You can find his statue on Capitol Hill, his face on postage stamps, and his name plastered across schools and streets and trails all over California. He was beatified by Pope John Paul II, after a nun was apparently cured of lupus, and now awaits a second miracle to become a saint. So what's the problem? Oh, just that he founded the system of labour camps that expedited California's cultural genocide.
Serra personified the glitter-eyed fanaticism that blinded Catholic missionaries to the horrors they inflicted on the native peoples of the Americas. Working first in Mexico, then in Baja California (which is now part of Mexico), and then Alta California (now the US state of California), he presided over a system of astonishing brutality. Through various bribes and ruses Native Americans were enticed to join the missions he founded. Once they had joined, they were forbidden to leave. If they tried to escape, they were rounded up by soldiers then whipped by the missionaries. Any disobedience was punished by the stocks or the lash.
They were, according to a written complaint, forced to work in the fields from sunrise until after dark, and fed just a fraction of what was required to sustain them. Weakened by overwork and hunger, packed together with little more space than slave ships provided, they died, mostly of European diseases, in their tens of thousands.
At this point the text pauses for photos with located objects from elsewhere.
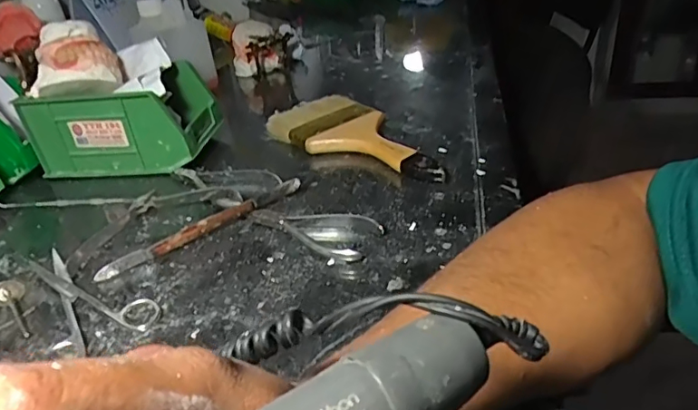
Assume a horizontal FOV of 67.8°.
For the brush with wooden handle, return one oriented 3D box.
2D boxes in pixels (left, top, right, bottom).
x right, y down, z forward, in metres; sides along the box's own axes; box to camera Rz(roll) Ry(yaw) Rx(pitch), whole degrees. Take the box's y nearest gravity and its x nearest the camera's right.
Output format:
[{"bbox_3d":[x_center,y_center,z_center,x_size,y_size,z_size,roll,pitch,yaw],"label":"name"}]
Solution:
[{"bbox_3d":[0.015,-0.071,0.529,0.095,0.022,0.223,-30,39,-32],"label":"brush with wooden handle"}]

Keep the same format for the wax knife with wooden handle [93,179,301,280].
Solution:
[{"bbox_3d":[-0.115,0.017,0.418,0.170,0.017,0.013,-26,37,-28],"label":"wax knife with wooden handle"}]

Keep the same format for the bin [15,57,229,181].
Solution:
[{"bbox_3d":[-0.234,-0.092,0.551,0.163,0.082,0.094,-1,32,10],"label":"bin"}]

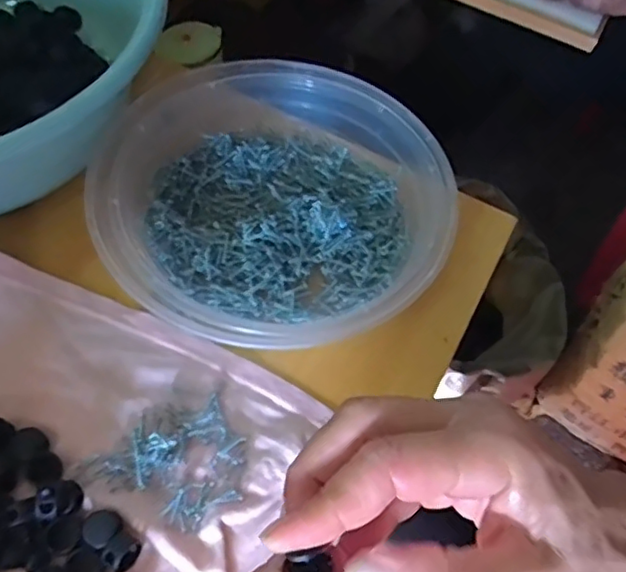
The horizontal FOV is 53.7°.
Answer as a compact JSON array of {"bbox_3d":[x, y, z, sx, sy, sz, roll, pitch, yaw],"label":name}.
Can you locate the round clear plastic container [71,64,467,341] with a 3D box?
[{"bbox_3d":[-0.022,-0.066,0.411,0.219,0.048,0.208,2,57,-3],"label":"round clear plastic container"}]

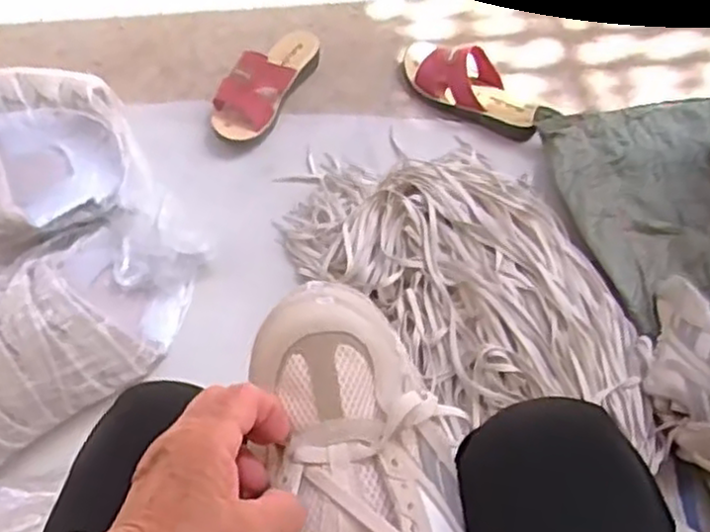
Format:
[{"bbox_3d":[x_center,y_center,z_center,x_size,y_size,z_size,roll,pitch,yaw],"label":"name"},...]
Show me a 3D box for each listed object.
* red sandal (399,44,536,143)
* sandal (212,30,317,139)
[{"bbox_3d":[0.170,-0.269,1.093,0.233,0.072,0.077,31,66,13],"label":"red sandal"},{"bbox_3d":[-0.133,-0.272,1.087,0.086,0.067,0.208,23,65,9],"label":"sandal"}]

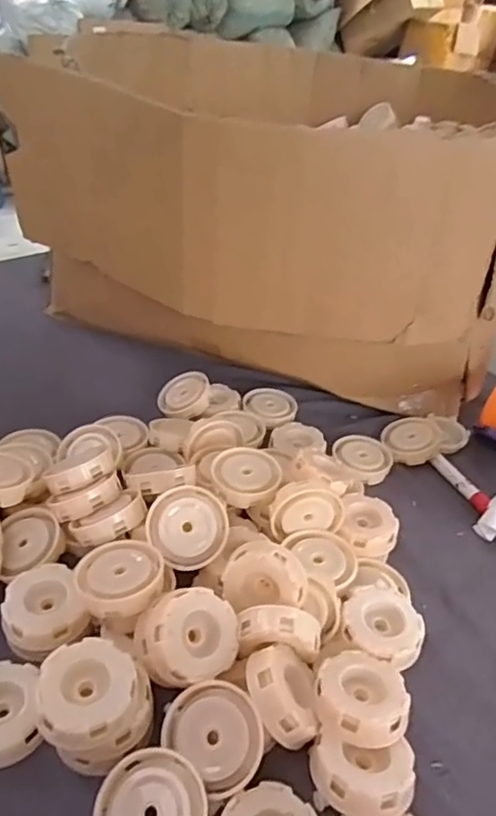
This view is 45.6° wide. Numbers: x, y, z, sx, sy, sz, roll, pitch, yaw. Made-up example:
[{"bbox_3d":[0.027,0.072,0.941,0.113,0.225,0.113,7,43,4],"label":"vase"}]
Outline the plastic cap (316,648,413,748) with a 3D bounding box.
[{"bbox_3d":[0.081,0.207,0.421,0.065,0.021,0.065,11,21,-4],"label":"plastic cap"}]

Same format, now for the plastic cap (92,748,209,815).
[{"bbox_3d":[-0.060,0.251,0.364,0.065,0.026,0.069,4,35,-3],"label":"plastic cap"}]

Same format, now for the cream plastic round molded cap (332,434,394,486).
[{"bbox_3d":[0.132,0.058,0.680,0.067,0.020,0.072,4,35,-3],"label":"cream plastic round molded cap"}]

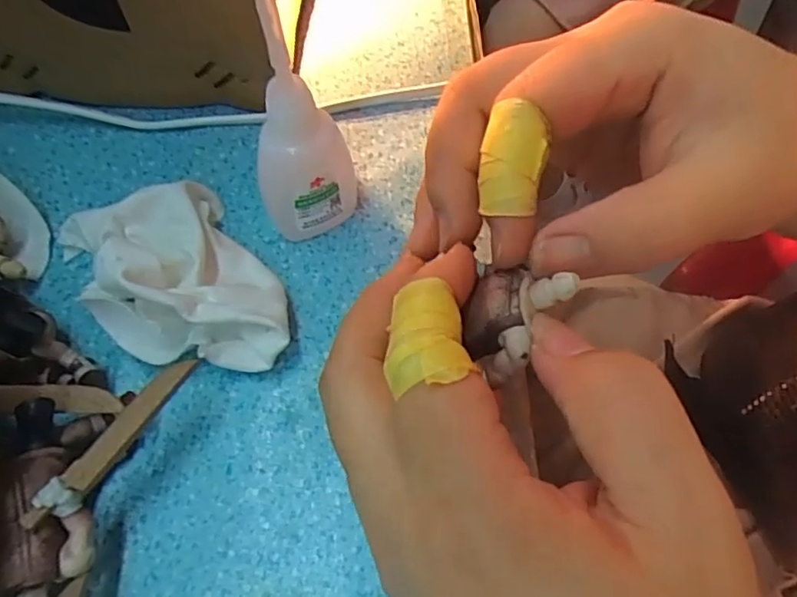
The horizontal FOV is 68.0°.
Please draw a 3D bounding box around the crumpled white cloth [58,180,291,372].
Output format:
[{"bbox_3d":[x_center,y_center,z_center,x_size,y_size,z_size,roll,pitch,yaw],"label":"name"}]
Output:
[{"bbox_3d":[-0.076,-0.010,0.203,0.055,0.037,0.081,-35,66,-16],"label":"crumpled white cloth"}]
Serra's missions were an essential instrument of Spanish and then American colonisation. This is why so many Californian cities have saints' names: they were founded as missions. But in his treatment of the indigenous people, he went beyond even the grim demands of the crown. Felipe de Neve, a governor of the Californias, expressed his horror at Serra's methods, complaining that the fate of the missionised people was "worse than that of slaves". As Steven Hackel documents in his new biography, Serra sabotaged Neve's attempts to permit Native Americans a measure of self-governance, which threatened Serra's dominion over their lives.
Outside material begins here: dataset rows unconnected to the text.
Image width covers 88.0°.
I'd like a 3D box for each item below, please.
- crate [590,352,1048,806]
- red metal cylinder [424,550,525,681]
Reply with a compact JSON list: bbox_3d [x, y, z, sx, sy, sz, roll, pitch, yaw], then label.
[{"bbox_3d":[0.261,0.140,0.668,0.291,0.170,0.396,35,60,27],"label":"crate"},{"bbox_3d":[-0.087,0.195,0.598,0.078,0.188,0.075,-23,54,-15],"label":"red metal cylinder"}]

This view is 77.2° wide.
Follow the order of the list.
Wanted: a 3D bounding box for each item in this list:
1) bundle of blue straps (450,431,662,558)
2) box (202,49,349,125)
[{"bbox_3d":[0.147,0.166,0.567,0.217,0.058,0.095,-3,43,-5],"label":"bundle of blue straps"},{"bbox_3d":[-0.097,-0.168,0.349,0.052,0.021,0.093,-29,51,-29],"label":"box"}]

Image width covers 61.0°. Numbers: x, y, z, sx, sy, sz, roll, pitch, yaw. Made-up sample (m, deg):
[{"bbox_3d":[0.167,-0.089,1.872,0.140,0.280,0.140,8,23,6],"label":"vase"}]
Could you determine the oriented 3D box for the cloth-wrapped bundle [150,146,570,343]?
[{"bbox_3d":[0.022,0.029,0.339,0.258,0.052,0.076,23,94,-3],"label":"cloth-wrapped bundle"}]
The diverse, sophisticated and self-reliant people of California were reduced by the missions to desperate peonage. Between 1769, when Serra arrived in Alta California, and 1821 – when Spanish rule ended – its Native American population fell by one third, to 200,000.
Serra's claim to sainthood can be sustained only by erasing the native peoples of California a second time, and there is a noisy lobby with this purpose. Serra's hagiographies explain how he mortified his own flesh; they tell us nothing about how he mortified the flesh of other people.
In reviewing Hackel's biography a fortnight ago, the Catholic professor Christopher O Blum extolled Serra for his "endless labour of building civilisation in the wilderness". He contrasted the missionary to "the Enlightened Spanish colonial officials who wanted ... to leave the Indians to their immoral stew". "The Indians there not only went around naked much of the year – with the predictable consequence of rampant promiscuity – but were divided into villages of 250 or fewer inhabitants ... ready-made for the brutal petty tyrant or the manipulative witch doctor". The centuries of racism, cruelty and disrespect required to justify the assaults of the church have not yet come to an end.
I would love to see the pope use the tercentenary on Sunday to announce that he will not canonise Serra, however many miracles his ghost might perform, and will start to engage with some uncomfortable histories. Then, perhaps, as Jonathan Freedland urges, I'll put a poster of Francis on my wall. But not in the bedroom.